(Task instructions):
a) According to the blog post, in what year did its author become the first artist to have a personal dot card?
b) From the blog post, extract the passage that begins with "I am happy to" and runs up to and including "six new colors.", reproducing it word for word.

START Passage shown

Daniel Smith, Seattle WA

Just back from a workshop and demo gig at the headquarters of this great company!
DS make high quality pigments and were the first to develop Quinacridones, now copied by just about every pigment manufacturer out there. They were also the first to come up with the dot card idea. It was only a small step to develop dot cards for individual artists as we see them today. Dot cards are being copied now as well.
I am happy to say I was the first artist who had his own dot card back in 2011. Since every artists palette changes over time, I have a brand new card now with about five or six new colors.

I make the card available to workshop participants only as it doesn’t make much logistic sense to send it out. I don’t want to charge for it and I don’t want to incur shipping charges either. If you’re curious about DS colors in general, they sell a dot card with a good color selection for five bucks here: http://www.danielsmith.com/Item–i-001-900-501-LIST

I am very grateful to be a featured DS artist and my heartfelt thanks goes to Katherine and John, as well as Joe, Thom and everyone else at the store who took care of me last weekend!

References/ subject matter

Sometimes students show me their photographs and ask which one would be best for a painting. I am always surprised when I look at them. Often it’s a picture that’s completely useless as painting material. Beautiful sunsets with people silhouetted on the beach or the picture of about a hundred boats sitting in a harbor in bright sunlight with no background.

I think the choice of subject can predetermine the outcome of a painting. Bad choices yield bad paintings, good choices and chances are your painting will be better. How do you pick subject matter? Arguably one of the hardest things, especially when painting outside. Even if you found your painting subject, you still have to find a spot with good or at least decent views. The world is full of information, too much information!! Sometimes, I walk around and can’t find anything that works.. it happens. Time of day is certainly an important factor. There’s a
reason artists talk about the ‘Golden hour’ and how it’s everyone’s favorite time to paint.

END Passage shown
START Supplied information

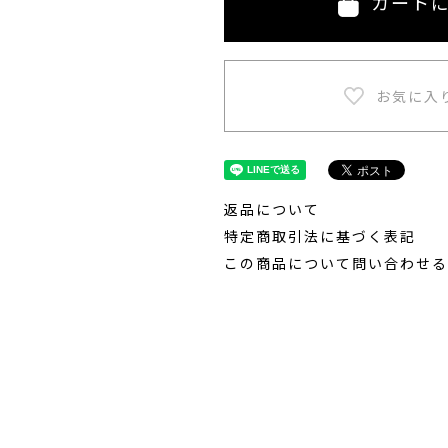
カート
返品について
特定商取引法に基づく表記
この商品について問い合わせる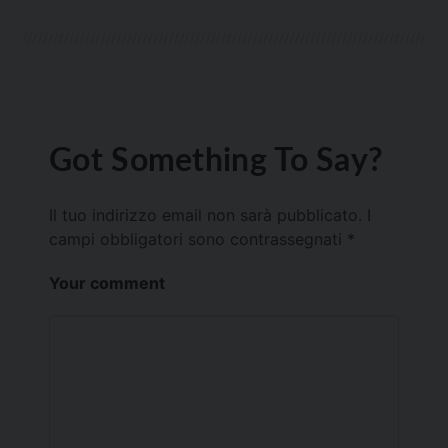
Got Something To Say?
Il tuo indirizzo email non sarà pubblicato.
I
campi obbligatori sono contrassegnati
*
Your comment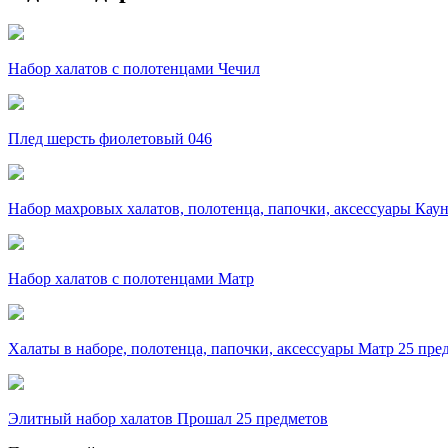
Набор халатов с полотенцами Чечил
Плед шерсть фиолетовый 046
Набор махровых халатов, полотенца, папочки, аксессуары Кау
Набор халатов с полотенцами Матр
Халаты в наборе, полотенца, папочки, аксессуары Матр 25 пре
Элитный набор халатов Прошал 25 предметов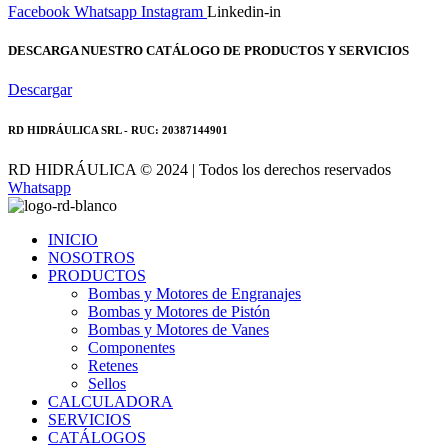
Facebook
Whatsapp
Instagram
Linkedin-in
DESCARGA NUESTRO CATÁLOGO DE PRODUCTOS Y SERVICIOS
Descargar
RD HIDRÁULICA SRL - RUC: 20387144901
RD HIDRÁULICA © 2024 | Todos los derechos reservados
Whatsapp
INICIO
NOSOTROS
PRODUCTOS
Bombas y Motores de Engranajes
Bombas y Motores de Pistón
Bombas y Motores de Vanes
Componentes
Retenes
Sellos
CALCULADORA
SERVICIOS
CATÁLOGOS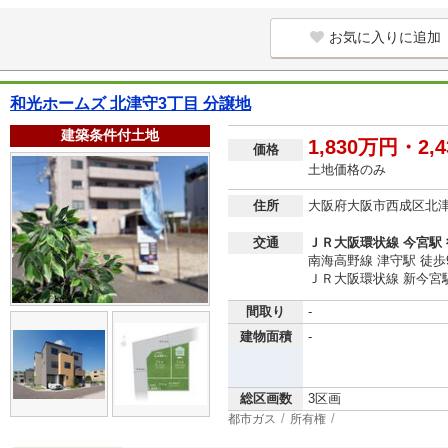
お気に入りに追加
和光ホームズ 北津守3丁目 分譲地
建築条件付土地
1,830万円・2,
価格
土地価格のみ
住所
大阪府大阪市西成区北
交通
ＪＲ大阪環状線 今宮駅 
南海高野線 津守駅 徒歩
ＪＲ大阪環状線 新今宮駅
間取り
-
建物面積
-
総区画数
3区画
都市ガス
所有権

END Supplied information
START Supplied information

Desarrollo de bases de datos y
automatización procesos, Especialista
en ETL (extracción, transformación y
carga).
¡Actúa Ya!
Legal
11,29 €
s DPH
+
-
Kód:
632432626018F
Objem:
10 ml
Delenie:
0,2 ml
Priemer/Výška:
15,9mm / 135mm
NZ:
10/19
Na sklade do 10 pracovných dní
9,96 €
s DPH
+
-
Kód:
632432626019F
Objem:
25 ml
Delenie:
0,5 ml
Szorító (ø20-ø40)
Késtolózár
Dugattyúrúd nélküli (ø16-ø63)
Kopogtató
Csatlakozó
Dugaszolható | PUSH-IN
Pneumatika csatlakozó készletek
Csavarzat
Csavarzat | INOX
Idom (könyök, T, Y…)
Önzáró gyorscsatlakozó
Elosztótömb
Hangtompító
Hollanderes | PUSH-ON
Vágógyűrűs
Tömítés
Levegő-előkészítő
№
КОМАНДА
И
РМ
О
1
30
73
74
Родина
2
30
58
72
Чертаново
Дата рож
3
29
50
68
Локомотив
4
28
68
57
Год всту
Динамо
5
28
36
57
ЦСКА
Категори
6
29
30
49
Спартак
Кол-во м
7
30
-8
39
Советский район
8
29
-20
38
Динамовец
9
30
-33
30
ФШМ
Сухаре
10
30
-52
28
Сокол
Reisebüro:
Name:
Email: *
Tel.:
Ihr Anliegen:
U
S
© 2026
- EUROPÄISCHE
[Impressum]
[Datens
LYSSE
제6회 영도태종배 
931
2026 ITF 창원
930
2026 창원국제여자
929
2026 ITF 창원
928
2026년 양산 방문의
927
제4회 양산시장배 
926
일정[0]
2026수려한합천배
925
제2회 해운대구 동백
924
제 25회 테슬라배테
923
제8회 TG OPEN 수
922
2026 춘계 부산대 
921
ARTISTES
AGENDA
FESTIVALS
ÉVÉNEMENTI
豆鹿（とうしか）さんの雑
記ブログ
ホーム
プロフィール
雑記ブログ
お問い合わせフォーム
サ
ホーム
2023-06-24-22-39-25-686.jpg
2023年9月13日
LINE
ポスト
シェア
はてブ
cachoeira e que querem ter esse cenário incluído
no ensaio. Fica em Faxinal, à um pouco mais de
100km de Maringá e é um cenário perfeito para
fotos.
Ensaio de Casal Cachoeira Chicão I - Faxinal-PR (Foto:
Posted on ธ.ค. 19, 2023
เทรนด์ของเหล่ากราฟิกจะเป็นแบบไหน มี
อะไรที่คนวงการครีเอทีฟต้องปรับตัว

END Supplied information
START Supplied information

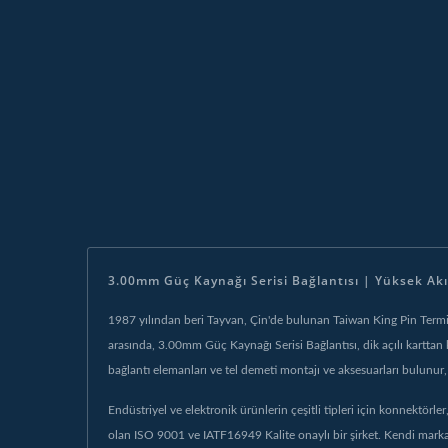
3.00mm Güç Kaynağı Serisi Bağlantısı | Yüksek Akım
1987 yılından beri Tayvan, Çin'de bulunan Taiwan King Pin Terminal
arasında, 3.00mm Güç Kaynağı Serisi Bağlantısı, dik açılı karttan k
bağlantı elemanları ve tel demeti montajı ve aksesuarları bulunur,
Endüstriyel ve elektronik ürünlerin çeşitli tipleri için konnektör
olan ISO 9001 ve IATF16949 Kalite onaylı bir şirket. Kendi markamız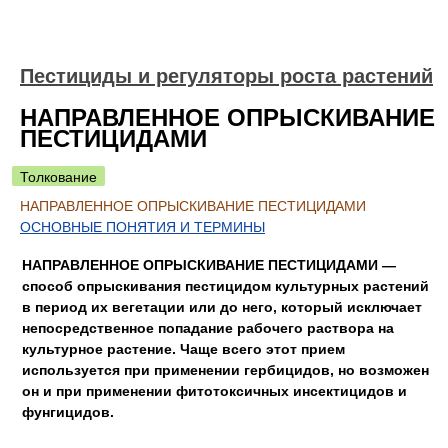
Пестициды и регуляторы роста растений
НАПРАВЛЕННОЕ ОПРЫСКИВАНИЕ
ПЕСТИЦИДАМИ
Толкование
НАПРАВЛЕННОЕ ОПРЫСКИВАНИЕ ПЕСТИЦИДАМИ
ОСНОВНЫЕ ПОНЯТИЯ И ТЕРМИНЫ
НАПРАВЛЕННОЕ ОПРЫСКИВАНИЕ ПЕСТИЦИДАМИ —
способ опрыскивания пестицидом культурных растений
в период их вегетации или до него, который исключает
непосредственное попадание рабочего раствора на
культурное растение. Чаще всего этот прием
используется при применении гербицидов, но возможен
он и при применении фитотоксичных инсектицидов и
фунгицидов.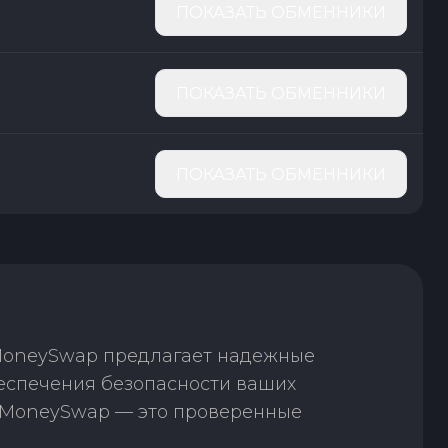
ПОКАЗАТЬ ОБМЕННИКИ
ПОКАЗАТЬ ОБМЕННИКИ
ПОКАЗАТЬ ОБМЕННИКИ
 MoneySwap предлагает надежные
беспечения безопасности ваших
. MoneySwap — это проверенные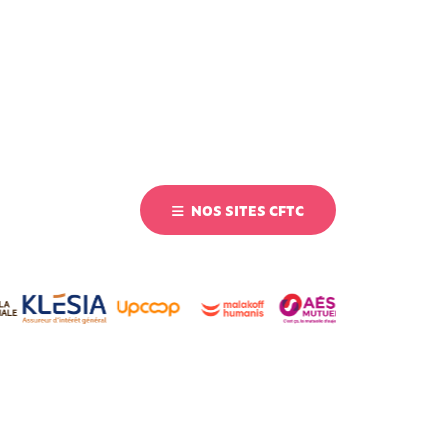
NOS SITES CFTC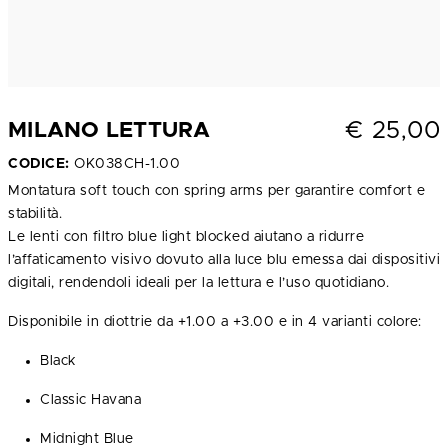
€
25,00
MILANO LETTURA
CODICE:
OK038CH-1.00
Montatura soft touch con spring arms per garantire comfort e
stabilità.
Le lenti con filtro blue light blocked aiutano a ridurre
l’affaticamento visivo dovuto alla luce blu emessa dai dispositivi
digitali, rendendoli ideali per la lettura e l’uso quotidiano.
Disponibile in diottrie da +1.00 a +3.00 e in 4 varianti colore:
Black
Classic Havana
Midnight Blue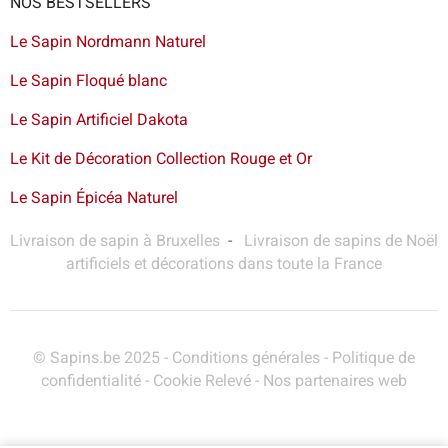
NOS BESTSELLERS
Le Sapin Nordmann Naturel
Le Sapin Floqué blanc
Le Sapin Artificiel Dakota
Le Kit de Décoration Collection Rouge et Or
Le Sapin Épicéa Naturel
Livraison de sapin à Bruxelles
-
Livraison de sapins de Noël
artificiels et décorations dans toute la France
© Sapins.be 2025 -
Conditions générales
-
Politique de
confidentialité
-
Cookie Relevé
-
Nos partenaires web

END Supplied information

(Results by task):
a) 2011

b)
I am happy to say I was the first artist who had his own dot card back in 2011. Since every artists palette changes over time, I have a brand new card now with about five or six new colors.